/---

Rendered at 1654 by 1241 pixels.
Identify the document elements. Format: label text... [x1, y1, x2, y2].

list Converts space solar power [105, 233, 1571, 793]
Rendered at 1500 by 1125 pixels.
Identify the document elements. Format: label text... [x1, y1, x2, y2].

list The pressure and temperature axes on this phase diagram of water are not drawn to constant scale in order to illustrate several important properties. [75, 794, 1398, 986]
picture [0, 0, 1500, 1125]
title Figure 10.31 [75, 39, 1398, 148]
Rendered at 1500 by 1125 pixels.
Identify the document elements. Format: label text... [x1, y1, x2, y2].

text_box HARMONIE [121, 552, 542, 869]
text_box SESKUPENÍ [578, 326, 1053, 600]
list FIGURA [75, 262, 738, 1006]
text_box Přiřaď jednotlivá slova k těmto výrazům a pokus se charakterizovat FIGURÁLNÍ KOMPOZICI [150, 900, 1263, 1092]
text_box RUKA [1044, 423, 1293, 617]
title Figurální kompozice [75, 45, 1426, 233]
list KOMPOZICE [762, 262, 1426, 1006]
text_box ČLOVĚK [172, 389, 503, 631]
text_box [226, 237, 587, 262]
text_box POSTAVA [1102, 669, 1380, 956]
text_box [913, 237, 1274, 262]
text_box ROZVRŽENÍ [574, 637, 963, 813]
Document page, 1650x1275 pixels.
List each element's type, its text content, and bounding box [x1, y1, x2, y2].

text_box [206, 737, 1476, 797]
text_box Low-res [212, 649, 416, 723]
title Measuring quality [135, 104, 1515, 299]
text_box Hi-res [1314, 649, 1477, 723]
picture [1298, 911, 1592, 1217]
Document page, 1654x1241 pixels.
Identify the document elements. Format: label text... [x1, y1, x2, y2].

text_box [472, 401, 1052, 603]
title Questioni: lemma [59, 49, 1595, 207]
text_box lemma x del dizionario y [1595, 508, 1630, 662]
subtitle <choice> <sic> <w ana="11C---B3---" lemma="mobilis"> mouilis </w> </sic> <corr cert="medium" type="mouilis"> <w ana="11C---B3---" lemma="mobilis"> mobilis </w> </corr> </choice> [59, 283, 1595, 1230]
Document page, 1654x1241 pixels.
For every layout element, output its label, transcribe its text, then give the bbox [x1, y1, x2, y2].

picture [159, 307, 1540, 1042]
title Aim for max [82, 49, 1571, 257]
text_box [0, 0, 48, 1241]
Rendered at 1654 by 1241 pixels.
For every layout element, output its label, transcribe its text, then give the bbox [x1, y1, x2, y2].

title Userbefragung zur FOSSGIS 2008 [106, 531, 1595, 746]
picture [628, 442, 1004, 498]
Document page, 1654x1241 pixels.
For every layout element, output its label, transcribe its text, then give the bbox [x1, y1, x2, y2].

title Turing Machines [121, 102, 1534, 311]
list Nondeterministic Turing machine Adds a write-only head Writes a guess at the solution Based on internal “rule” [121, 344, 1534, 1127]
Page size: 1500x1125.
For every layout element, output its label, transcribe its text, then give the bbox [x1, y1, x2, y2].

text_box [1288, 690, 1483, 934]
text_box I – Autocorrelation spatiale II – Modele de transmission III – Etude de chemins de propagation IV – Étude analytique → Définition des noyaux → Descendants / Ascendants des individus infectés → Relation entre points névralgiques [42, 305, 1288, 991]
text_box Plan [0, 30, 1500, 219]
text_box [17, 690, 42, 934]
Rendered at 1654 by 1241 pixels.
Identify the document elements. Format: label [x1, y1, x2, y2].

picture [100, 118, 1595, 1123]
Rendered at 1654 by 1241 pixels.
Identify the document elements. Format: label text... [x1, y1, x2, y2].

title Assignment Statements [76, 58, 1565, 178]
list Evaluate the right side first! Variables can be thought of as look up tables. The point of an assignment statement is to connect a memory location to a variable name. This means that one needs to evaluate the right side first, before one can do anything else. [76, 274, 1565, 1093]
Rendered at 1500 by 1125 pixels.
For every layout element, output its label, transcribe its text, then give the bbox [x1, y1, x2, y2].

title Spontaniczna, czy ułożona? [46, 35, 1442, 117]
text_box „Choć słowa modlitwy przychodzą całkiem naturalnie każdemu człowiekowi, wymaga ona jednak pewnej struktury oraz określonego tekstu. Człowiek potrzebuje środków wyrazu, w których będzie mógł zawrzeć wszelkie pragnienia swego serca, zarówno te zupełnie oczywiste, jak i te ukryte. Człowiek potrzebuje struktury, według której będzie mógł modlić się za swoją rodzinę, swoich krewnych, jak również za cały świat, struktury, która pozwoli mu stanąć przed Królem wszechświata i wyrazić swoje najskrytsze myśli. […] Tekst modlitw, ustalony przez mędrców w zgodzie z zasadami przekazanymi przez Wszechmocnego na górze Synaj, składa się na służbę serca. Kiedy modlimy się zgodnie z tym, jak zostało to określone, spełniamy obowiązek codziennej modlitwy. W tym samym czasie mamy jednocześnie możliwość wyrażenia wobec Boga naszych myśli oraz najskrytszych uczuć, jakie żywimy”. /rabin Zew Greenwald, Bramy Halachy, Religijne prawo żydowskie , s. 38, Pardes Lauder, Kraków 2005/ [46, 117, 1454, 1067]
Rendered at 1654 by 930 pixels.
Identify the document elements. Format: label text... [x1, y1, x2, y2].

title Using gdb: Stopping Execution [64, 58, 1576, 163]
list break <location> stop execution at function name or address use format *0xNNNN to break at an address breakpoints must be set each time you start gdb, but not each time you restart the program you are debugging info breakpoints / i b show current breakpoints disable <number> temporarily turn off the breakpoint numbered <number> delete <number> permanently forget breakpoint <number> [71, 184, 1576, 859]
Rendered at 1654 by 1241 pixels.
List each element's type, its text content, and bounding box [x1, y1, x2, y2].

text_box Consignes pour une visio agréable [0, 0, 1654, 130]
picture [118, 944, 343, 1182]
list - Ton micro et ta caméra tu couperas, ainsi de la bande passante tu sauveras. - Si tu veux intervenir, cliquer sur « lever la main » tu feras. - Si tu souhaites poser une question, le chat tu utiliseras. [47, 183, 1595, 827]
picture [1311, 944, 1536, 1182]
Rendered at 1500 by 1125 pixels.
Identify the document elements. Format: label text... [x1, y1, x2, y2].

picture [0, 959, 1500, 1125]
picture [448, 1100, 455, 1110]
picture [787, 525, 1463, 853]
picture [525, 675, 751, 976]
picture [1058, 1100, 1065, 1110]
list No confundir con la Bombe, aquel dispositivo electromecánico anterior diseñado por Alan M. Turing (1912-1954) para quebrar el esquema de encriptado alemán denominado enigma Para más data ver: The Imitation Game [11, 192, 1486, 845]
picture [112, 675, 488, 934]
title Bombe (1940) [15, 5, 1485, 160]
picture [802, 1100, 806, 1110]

\---

Give back the lines from the start of the records through the line holding "title Figure 10.31 [75, 39, 1398, 148]", inclusive, copied unchanged.

Rendered at 1654 by 1241 pixels.
Identify the document elements. Format: label text... [x1, y1, x2, y2].

list Converts space solar power [105, 233, 1571, 793]
Rendered at 1500 by 1125 pixels.
Identify the document elements. Format: label text... [x1, y1, x2, y2].

list The pressure and temperature axes on this phase diagram of water are not drawn to constant scale in order to illustrate several important properties. [75, 794, 1398, 986]
picture [0, 0, 1500, 1125]
title Figure 10.31 [75, 39, 1398, 148]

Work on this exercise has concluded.